Rarely lacking in confidence, Price effortlessly absorbed the music of others and made it sound like Prince, whether the James Brown guitar riff on “Kiss” or the Beatle-esque, psychedelic pop of “Raspberry Beret.”
He also proved a source of hits for others, from Sinead O’Connor’s “Nothing Compares 2 U” to Cyndi Lauper’s “When You Were Mine.” He also wrote “Manic Monday” for the Bangles.
Prince had been touring and recording right up until his death, releasing four albums in the last 18 months, including two on the Tidal streaming service last year. He performed in Atlanta last week as part of his “Piano and a Microphone” tour, a stripped down show that has featured a mix of his hits like “Purple Rain” or “Little Red Corvette” and some B-sides from his extensive library.
Prince debuted the intimate format at his Paisley Park studios in January, treating fans to a performance that was personal and was both playful and emotional at times.
The musician had seemed to be shedding his reclusive reputation. He hosted several late-night jam sessions where he serenaded Madonna, celebrated the Minnesota Lynx’s WNBA championship and showcased his latest protege, singer Judith Hill.

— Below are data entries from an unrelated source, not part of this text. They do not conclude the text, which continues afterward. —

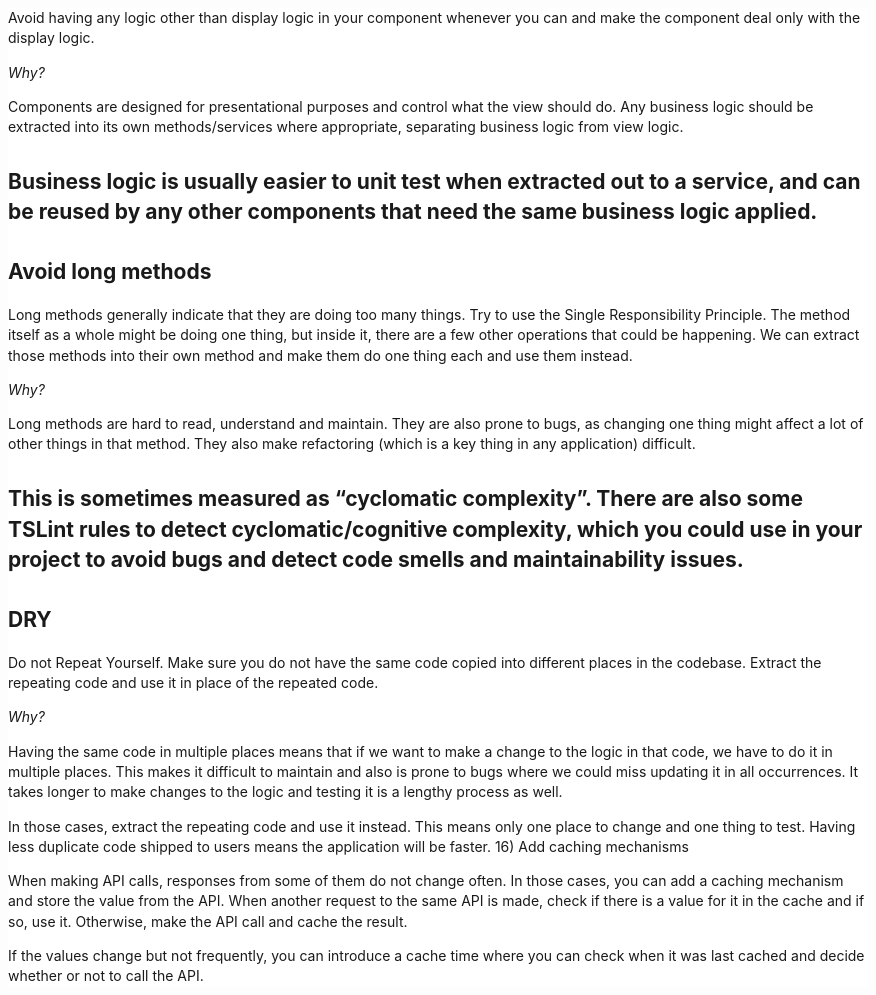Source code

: Avoid having any logic other than display logic in your component whenever you can and make the component deal only with the display logic.

*Why?*

Components are designed for presentational purposes and control what the view should do. Any business logic should be extracted into its own methods/services where appropriate, separating business logic from view logic.

Business logic is usually easier to unit test when extracted out to a service, and can be reused by any other components that need the same business logic applied.
---

## Avoid long methods

Long methods generally indicate that they are doing too many things. Try to use the Single Responsibility Principle. The method itself as a whole might be doing one thing, but inside it, there are a few other operations that could be happening. We can extract those methods into their own method and make them do one thing each and use them instead.

*Why?*

Long methods are hard to read, understand and maintain. They are also prone to bugs, as changing one thing might affect a lot of other things in that method. They also make refactoring (which is a key thing in any application) difficult.

This is sometimes measured as “cyclomatic complexity”. There are also some TSLint rules to detect cyclomatic/cognitive complexity, which you could use in your project to avoid bugs and detect code smells and maintainability issues.
---

## DRY

Do not Repeat Yourself. Make sure you do not have the same code copied into different places in the codebase. Extract the repeating code and use it in place of the repeated code.

*Why?*

Having the same code in multiple places means that if we want to make a change to the logic in that code, we have to do it in multiple places. This makes it difficult to maintain and also is prone to bugs where we could miss updating it in all occurrences. It takes longer to make changes to the logic and testing it is a lengthy process as well.

In those cases, extract the repeating code and use it instead. This means only one place to change and one thing to test. Having less duplicate code shipped to users means the application will be faster.
16) Add caching mechanisms

When making API calls, responses from some of them do not change often. In those cases, you can add a caching mechanism and store the value from the API. When another request to the same API is made, check if there is a value for it in the cache and if so, use it. Otherwise, make the API call and cache the result.

If the values change but not frequently, you can introduce a cache time where you can check when it was last cached and decide whether or not to call the API.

Ever surprising, he announced on stage in New York City last month that he was writing his memoir. “The Beautiful Ones” was expected to be released in the fall of 2017 by publishing house Spiegel & Grau. The publishing house has not yet commented on status of book, but a press release about the memoir says: “Prince will take readers on an unconventional and poetic journey through his life and creative work.” It says the book will include stories about Prince’s music and “the family that shaped him and the people, places, and ideas that fired his creative imagination.”

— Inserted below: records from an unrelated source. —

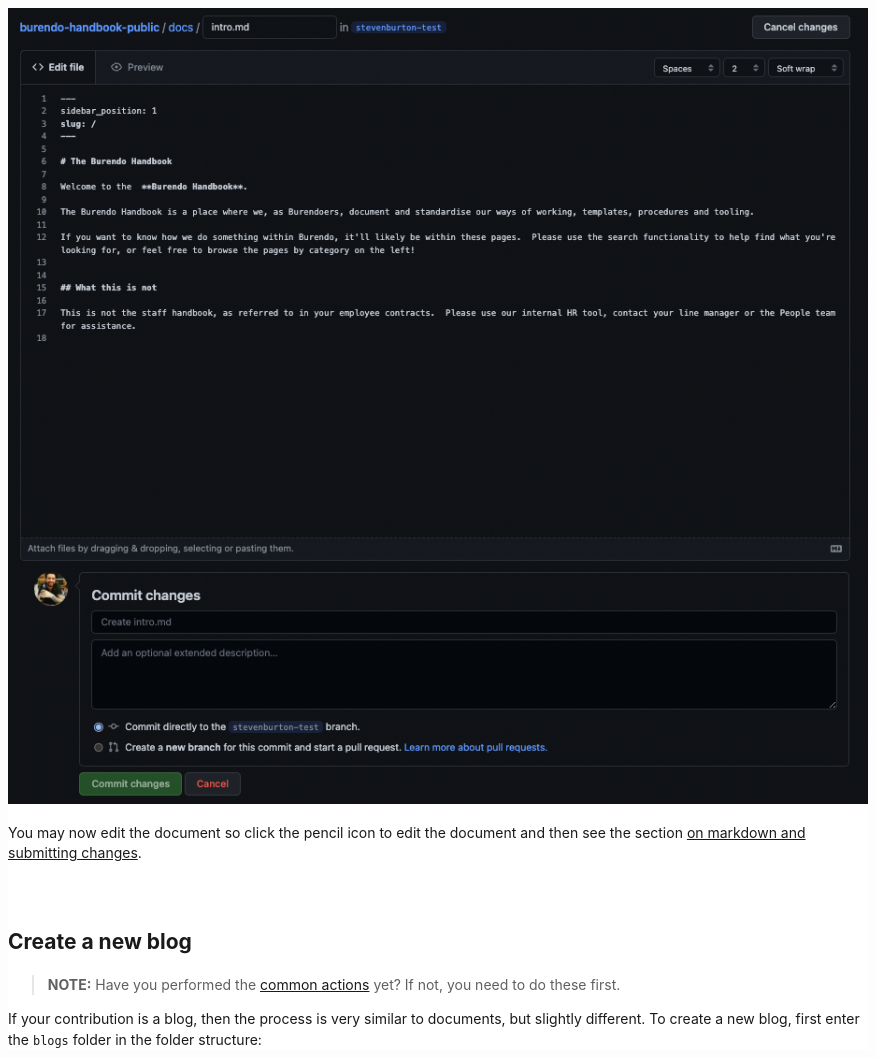 ![Edit file](images/contribution/Edit-file.png)

You may now edit the document so click the pencil icon to edit the document and then see the section [on markdown and submitting changes](#write-your-contribution-and-submit-changes).

&nbsp; 
## Create a new blog

> **NOTE:** Have you performed the [common actions](#common-actions) yet? If not, you need to do these first.

If your contribution is a blog, then the process is very similar to documents, but slightly different. To create a new blog, first enter the `blogs` folder in the folder structure:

A small group of fans quickly gathered in the rain Thursday outside his music studio, Paisley Park, where Prince’s gold records are on the walls and the purple motorcycle he rode in his 1984 breakout movie, “Purple Rain,” is on display. The white building surrounded by a fence is about 20 miles southwest of Minneapolis.
Steven Scott, 32, of Eden Prairie, said he was at Paisley Park last Saturday for Prince’s dance party. He called Prince “a beautiful person” whose message was that people should love one another.
“He brought people together for the right reasons,” Scott said.